In a post-Edward Snowden era, whistleblowers may not be coming forward
New York Times Executive Editor Jill Abramson warned at a Columbia University School of Journalism panel that the federal government's crackdown on leakers has had a “profound effect on journalism.”
Abramson, who covered the Beltway at the Wall Street Journal and later as the Times’ D.C. bureau chief, noted that there have been seven criminal leak investigations under the Obama Administration, more than twice the number of any previous administration in American history.
The threat of legal prosecution has “effectively criminalized” journalism about sensitive national security issues, she argued Thursday.
“A real freeze is setting in on what had been to this point, I think, a healthy discourse between sources and journalists,” Abramson said.
“Journalists are saying, ‘I will go to jail to protect your identity,'” she added. “These words are now being uttered.”
Abramson's reflections came during a panel discussion on how NSA whistleblower Edward Snowden had altered the contours of journalism and raised questions about the limitations of press freedoms. The talk brought together Abramson, the Times’ chief editor; Cass Sunstein, a member of President Obama's Review Group on Intelligence and Communications Technologies; Janine Gibson, editor-in-chief of The Guardian, which broke the story on NSA surveillance; and David Schulz, a First Amendment lawyer and outside counsel to The Guardian.
Snowden's revelations that the NSA was mining millions of email and instant messaging contact lists, tracking cell phone calls and spying on allies has set off an international debate about the scope and efficacy of modern surveillance.
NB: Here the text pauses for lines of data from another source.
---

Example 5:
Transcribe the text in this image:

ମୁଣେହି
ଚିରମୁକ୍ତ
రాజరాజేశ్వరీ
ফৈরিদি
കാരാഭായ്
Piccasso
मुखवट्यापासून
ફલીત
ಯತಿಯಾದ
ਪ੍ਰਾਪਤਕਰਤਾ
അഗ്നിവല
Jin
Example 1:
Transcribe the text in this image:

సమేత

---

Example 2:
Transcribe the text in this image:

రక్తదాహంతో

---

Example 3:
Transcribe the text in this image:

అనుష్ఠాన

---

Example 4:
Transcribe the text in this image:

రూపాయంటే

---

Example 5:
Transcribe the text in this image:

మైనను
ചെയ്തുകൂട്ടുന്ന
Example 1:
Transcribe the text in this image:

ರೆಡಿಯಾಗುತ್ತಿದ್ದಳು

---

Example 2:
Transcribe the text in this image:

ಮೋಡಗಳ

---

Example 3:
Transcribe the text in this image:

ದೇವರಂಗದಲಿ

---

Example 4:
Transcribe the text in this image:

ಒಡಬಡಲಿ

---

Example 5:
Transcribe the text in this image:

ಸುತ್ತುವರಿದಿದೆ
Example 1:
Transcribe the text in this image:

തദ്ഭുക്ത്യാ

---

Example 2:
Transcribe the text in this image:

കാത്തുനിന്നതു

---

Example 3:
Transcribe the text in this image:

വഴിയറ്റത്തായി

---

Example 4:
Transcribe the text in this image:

The government response has been fierce, Gibson noted.
This month, Director of National Intelligence James Clapper insinuated to the Senate Intelligence Committee that journalists harvesting Snowden's cache of intelligence documents were “accomplices” to a crime. Such remarks inspire a fresh set of concerns when it comes to grappling with confidential sources and material.
“The sort of basic fact of, ‘Who is your source?’ ‘Well, I'm not going to tell you,’ has become you're part of a conspiracy possibly involving the KGB or maybe China,” Gibson said. “Because the original, the ordinary way of chilling journalism won't work…We're not any more going to be worried about naming names. It's going to be about proving that you're not a co-conspirator.”
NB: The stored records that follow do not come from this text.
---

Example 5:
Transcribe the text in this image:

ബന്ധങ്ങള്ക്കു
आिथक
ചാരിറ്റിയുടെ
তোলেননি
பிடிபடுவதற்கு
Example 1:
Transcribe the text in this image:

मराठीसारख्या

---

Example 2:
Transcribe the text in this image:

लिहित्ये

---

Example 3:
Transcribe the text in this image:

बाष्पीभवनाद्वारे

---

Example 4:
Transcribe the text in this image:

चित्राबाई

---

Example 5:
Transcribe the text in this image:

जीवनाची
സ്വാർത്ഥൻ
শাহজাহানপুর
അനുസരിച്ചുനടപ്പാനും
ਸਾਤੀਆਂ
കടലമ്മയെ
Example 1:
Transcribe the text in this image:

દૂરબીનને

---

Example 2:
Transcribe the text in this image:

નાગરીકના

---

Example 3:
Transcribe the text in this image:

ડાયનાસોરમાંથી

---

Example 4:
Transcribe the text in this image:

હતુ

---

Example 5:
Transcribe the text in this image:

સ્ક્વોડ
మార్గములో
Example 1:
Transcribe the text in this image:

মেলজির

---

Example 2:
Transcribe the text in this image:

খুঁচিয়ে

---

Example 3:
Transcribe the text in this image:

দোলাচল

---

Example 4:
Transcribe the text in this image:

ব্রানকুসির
Schulz said that bureaucratic threats could have unforeseen consequences and may silence stories, such as reports of the CIA's use of enhanced interrogation techniques or deplorable conditions at Walter Reed Army Medical Center, of which the public should be aware.
“If we don't have a mechanism that allows whistleblowers, our whole society is going to suffer,” he said. “We can't count on oversight by Congress and the courts.”
In the case of Snowden, Gibson noted that the 29-year old leaker had an “eerie prescience” about the government's ability to track him down and characterize him in a negative way.
It was a lesson that may have been gleaned in part from the Wikileaks fallout — one that left two main actors in that drama, Julian Assange and leaker Bradley Manning, profoundly damaged. Yet the fallout went further.
Gibson noted that the British government cracked down hard on the Guardian's use of secret information about surveillance in the Snowden stories. Outside papers such as the New York Times continued probing the thousands of leaked documents.
Both editors stressed that they take their responsibilities as filters very seriously, with Abramson commenting that when the government raises the issue of national security it causes her paper to “hit the breaks a bit.” Taking journalists out of the equation can work against the government's interest, they argued.
“The information will find its way out in a way that cannot engage with,” Gibson said.